A compilation of folk beliefs, tales, and customs gathered across western and mid-Wales from elderly informants and local tradition. It presents translated Welsh narratives and organized material on fairies, mermaids and water‑horses, ghosts, witches and wizards, omens, animal superstitions, and popular spells, alongside accounts of wedding, birth, funeral, inheritance and sheep‑shearing customs, divination practices, augury, and prophecies. The emphasis is on literal fidelity to oral testimony and on preserving vanishing traditions rather than offering theoretical interpretation.

PROTECTIVES AGAINST WITCHCRAFT.

Mrs. Mary Thomas, Bengal, near Fishguard, informed me that it was customary when she was young to counteract the machinations of witches by killing a mare and take out the heart and open and burn it, having first filled it up with pins and nails. This compelled the witch to undo her work. Mrs. Thomas also added that when the heart was burning on such occasions the smoke would go right in the direction of the witch’s house.

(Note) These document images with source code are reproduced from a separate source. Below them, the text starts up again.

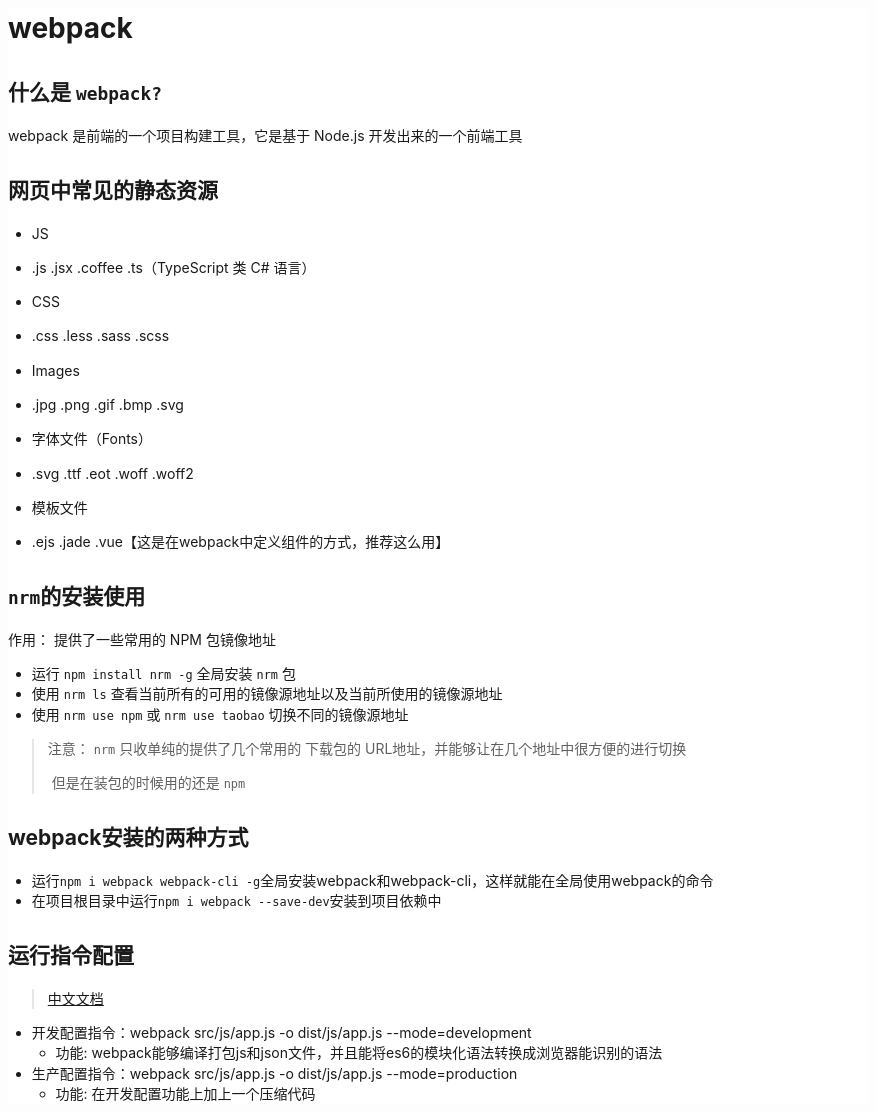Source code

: # webpack

## 什么是 `webpack?`

webpack 是前端的一个项目构建工具，它是基于 Node.js 开发出来的一个前端工具

## 网页中常见的静态资源

- JS

- .js  .jsx  .coffee  .ts（TypeScript  类 C# 语言）

- CSS

- .css  .less   .sass  .scss

- Images

- .jpg   .png   .gif   .bmp   .svg

- 字体文件（Fonts）

- .svg   .ttf   .eot   .woff   .woff2

- 模板文件

- .ejs   .jade  .vue【这是在webpack中定义组件的方式，推荐这么用】

## `nrm`的安装使用

作用： 提供了一些常用的 NPM 包镜像地址

+ 运行 `npm install nrm -g` 全局安装 `nrm` 包
+ 使用 `nrm ls` 查看当前所有的可用的镜像源地址以及当前所使用的镜像源地址
+ 使用 `nrm use npm` 或 `nrm use taobao`  切换不同的镜像源地址

> 注意： `nrm` 只收单纯的提供了几个常用的 下载包的 URL地址，并能够让在几个地址中很方便的进行切换
>
> ​			但是在装包的时候用的还是 `npm`

## webpack安装的两种方式

+ 运行`npm i webpack webpack-cli -g`全局安装webpack和webpack-cli，这样就能在全局使用webpack的命令
+ 在项目根目录中运行`npm i webpack --save-dev`安装到项目依赖中

## 运行指令配置 

> [中文文档](https://webpack.docschina.org/)

- 开发配置指令：webpack src/js/app.js -o dist/js/app.js --mode=development 
  - 功能: webpack能够编译打包js和json文件，并且能将es6的模块化语法转换成浏览器能识别的语法
- 生产配置指令：webpack src/js/app.js -o dist/js/app.js --mode=production 
  - 功能: 在开发配置功能上加上一个压缩代码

Another old woman near Fishguard, informed the Rev. J. W. Evans, a son of the Rector of Jordanston, that she remembered an old woman who was thought to be guilty of witching poor farmers’ cattle. At last she was forced to leave the district by the people who believed her to be a witch. But soon after she left a cow died, and even her calves were ill. People took out the cow’s heart and burnt it, which forced the hag to return to heal the calves.